In the realm of reconfigurable intelligent surface (RIS)-assisted wireless communications, efficient channel state information (CSI) feedback is paramount. This paper introduces RIS-CoCsiNet, a novel deep learning-based framework designed to greatly enhance feedback efficiency. By leveraging the inherent correlation among proximate user equipments (UEs), our approach strategically categorizes RIS-UE CSI into shared and unique data sets. This nuanced understanding allows for significant reductions in feedback overhead, as the shared data is no longer redundantly relayed. Setting RIS-CoCsiNet apart from traditional autoencoder systems, we incorporate an additional decoder and a combination neural network at the base station. These enhancements are tasked with the precise retrieval and fusion of shared and individual data. And notably, all these innovations are achieved without modifying the UEs. For those UEs boasting multiple antennas, our design seamlessly integrates long short-term memory modules, capturing the intricate correlations between antennas. With a recognition of the non-sparse nature of the RIS-UE CSI phase, we pioneer two magnitude-dependent phase feedback strategies. These strategies adeptly weave in both statistical and real-time CSI magnitude data. The potency of RIS-CoCsiNet is further solidified through compelling simulation results drawn from two diverse channel datasets.

Figures (12)

• Figure 1: Representation of two scenarios using RIS-enhanced communication.
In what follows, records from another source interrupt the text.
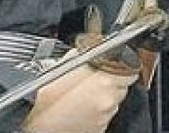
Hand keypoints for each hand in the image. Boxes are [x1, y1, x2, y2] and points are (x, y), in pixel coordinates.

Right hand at [22, 56, 136, 132]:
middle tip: (93, 75)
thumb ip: (84, 53)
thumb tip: (93, 44)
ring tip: (82, 91)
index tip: (114, 61)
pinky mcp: (100, 128)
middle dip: (110, 77)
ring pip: (113, 98)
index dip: (122, 62)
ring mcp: (106, 116)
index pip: (130, 68)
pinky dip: (96, 107)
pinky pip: (104, 112)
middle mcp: (110, 100)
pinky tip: (80, 105)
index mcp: (105, 82)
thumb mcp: (63, 65)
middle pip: (122, 83)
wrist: (37, 127)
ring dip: (103, 92)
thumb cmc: (46, 100)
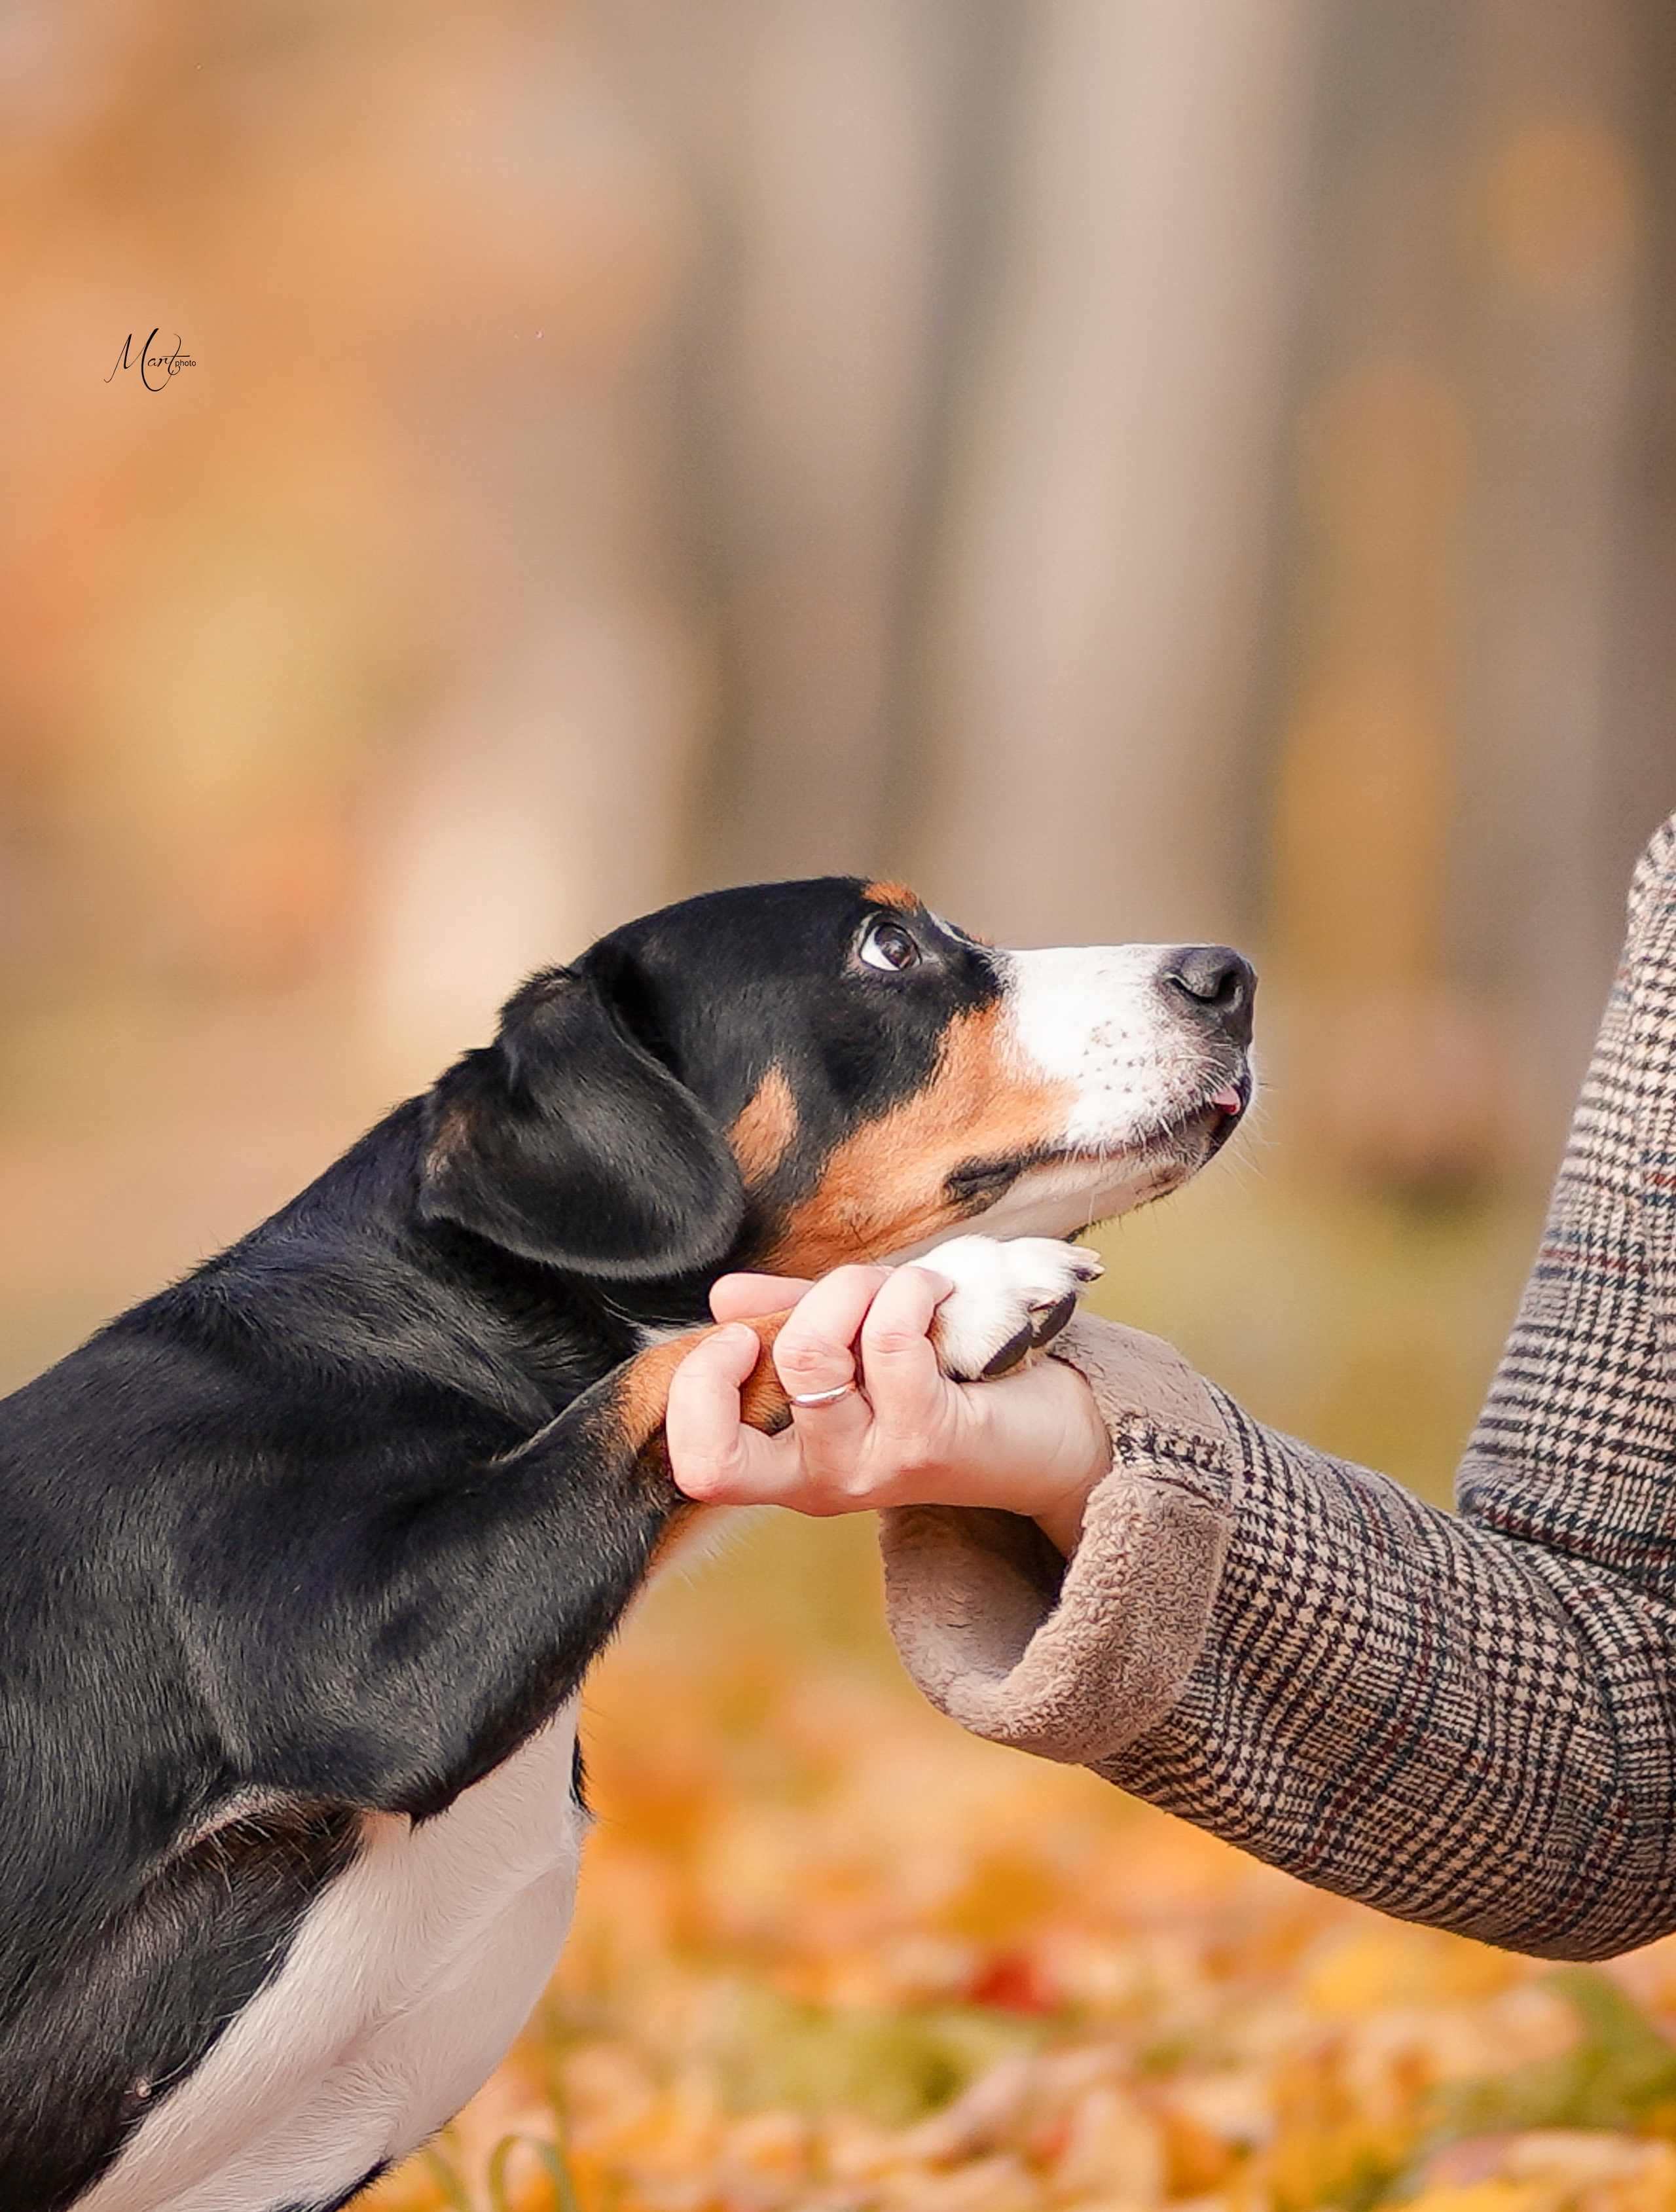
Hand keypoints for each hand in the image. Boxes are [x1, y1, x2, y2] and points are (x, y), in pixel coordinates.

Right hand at [666, 1263, 1112, 1555]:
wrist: (1055, 1435)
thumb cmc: (949, 1385)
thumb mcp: (857, 1352)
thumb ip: (791, 1325)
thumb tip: (722, 1298)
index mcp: (790, 1464)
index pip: (699, 1466)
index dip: (695, 1391)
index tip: (737, 1338)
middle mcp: (822, 1479)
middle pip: (728, 1437)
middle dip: (739, 1348)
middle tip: (816, 1307)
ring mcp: (873, 1465)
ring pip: (811, 1355)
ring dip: (853, 1288)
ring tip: (901, 1287)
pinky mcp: (929, 1439)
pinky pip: (888, 1337)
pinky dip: (908, 1290)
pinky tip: (938, 1294)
• Figure 2: Depiction of an RIS-enhanced multi-user setup featuring two proximate UEs.
• Figure 3: Schematic of the cooperative NN structure for two adjacent UEs, comprising two encoders and three decoders: two distinct and one shared decoder. The UEs' encoders produce the bitstream, which is then sent back through the uplink channel. At the BS, decoders utilize FC layers to extract shared RIS-UE CSI and specific information from the feedback bitstreams.
• Figure 4: Diagram of the NN architecture comprising the encoder and decoder. The encoder at the UE forms the bitstream using the FC layers and a quantization/binary layer, then relays this bitstream through the uplink channel. The BS decoder retrieves the RIS-UE CSI from the feedback bitstreams utilizing the FC layers.
• Figure 5: Schematics of MDPF-1 and MDPF-2. In MDPF-1, during training, the loss function is a weighted MSE, influenced by the RIS-UE CSI magnitude. This introduces statistical RIS-UE CSI magnitude data to the NNs. The quantization module post-encoder is omitted in this depiction. In MDPF-2, the RIS-UE CSI magnitude is fed into the encoder, and the final loss function for the RIS-UE CSI phase feedback NNs is the weighted MSE, contingent on the immediate CSI magnitude.